Me hacía una pregunta. Siempre me ponía una pregunta a la altura. Una pregunta que me hacía más alto. Yo lo notaba. Cómo crecía. Aunque nunca tuviera. Aunque nunca acertara la respuesta. Mi hermano mayor -él creía que jugando- siempre me perturbaba con alguna de sus preguntas. Por ejemplo. A que no sabes cómo se llama un cabo muy grande que hay al sur de África. Muy ufano me espetaba que él sí. Que él sí que lo sabía. Porque se lo acababan de explicar -de explicar…- en el cole. En su clase. Que era, claro, la de los mayores. Yo, aturdido, saltando mi ignorancia de un pie a otro, ni siquiera sabía qué fuera un cabo -un soldado no era, eso seguro- ni qué fuera África. Aunque notaba que crecía, que crecía con la pregunta, mi conturbación era tan grande como mi rabia. Mi hermano mayor, conmiserativo, entonces, indefectiblemente me regalaba una pista. Te voy a dar una pista, sonreía. Empieza por E y termina por A. Yo me estrujaba los sesos que, como dedos, se me habían caído a los bolsillos de los pantalones. Y, humillado, le respondía que no. Que no lo sabía. Que ni aun así lo sabía. Ni aun con la pista de las vocales inicial y final. Llegados a este punto, mi hermano, disfrutando dolorosamente, inquiría, me inquiría: ¿errendi? Lo que, en nuestra jerga infantil y secreta, equivalía a un demoledor ¿te rindes? Yo me debatía entre mí mismo, rebelde a la derrota, hasta que, en un alarde de fragilidad, muy bajito, susurraba que sí. Que me rendía. Y ahí la edad de mi hermano mayor se engallaba chillando: ¡Esperanza, el cabo de Buena Esperanza!

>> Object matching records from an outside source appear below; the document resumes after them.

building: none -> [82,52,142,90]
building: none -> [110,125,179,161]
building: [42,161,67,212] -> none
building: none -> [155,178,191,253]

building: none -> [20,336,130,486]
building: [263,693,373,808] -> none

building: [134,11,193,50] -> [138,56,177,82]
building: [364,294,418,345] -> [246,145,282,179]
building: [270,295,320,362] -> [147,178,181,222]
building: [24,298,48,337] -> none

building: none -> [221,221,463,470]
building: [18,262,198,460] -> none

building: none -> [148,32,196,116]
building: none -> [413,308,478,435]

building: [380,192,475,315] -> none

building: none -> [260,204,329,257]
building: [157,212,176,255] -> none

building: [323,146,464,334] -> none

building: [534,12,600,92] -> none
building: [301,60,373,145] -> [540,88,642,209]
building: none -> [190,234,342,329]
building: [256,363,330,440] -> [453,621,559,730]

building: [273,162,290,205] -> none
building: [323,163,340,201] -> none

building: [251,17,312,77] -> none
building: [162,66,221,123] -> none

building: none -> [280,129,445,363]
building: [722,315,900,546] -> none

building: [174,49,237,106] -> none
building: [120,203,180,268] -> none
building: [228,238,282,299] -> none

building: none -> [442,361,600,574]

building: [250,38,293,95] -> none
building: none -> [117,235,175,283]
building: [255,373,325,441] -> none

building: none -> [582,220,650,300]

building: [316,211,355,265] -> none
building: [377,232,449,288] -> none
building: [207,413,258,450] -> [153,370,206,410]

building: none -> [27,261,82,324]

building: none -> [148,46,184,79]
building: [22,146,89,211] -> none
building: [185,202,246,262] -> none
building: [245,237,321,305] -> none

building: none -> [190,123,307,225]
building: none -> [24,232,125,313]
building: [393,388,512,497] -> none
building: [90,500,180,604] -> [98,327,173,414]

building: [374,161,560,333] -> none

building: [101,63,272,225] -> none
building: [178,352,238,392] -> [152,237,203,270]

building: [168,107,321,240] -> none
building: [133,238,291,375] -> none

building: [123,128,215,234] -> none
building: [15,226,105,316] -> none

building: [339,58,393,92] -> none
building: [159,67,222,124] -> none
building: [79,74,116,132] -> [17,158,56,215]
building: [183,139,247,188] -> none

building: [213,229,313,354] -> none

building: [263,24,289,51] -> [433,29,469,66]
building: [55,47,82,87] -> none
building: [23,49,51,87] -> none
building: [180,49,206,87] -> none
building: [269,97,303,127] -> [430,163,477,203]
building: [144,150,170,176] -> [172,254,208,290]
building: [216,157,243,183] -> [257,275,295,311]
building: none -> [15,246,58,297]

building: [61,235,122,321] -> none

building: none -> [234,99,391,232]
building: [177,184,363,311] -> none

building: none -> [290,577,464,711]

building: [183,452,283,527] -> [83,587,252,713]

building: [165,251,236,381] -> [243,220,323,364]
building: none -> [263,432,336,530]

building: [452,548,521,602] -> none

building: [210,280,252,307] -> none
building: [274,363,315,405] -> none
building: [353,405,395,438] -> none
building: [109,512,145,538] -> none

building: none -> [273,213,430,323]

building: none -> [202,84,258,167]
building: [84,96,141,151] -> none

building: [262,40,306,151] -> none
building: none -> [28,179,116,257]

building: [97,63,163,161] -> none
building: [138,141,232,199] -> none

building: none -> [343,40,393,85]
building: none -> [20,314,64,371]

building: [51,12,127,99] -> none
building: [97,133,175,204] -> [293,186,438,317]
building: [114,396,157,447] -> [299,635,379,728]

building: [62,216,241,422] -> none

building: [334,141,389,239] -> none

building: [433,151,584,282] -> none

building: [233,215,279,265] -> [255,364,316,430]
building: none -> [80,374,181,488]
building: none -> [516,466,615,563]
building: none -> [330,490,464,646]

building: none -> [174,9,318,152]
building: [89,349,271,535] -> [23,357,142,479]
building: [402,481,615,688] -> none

Hoy, muchos años después, ya no hay hermano mayor. Yo soy, insuficiente, mi propio hermano grande. Cuánto daría por mantenerlo. Por mantenerme el pequeño. Persiste, sin embargo, la pregunta. No aquélla, claro. Sino otra. La pregunta. Que no me eleva. Que me perturba implacablemente. No hay, tampoco, colegio donde me la puedan explicar. Explicar… Ni hay, tampoco, pistas sobre su resolución. Así, vivo derrotado. Sin ella. Como el hierro, como el yerro, férreamente rendido. Sí. Rendido. Sin ella. Lejos. Indeciblemente lejos, al cabo, de la buena esperanza.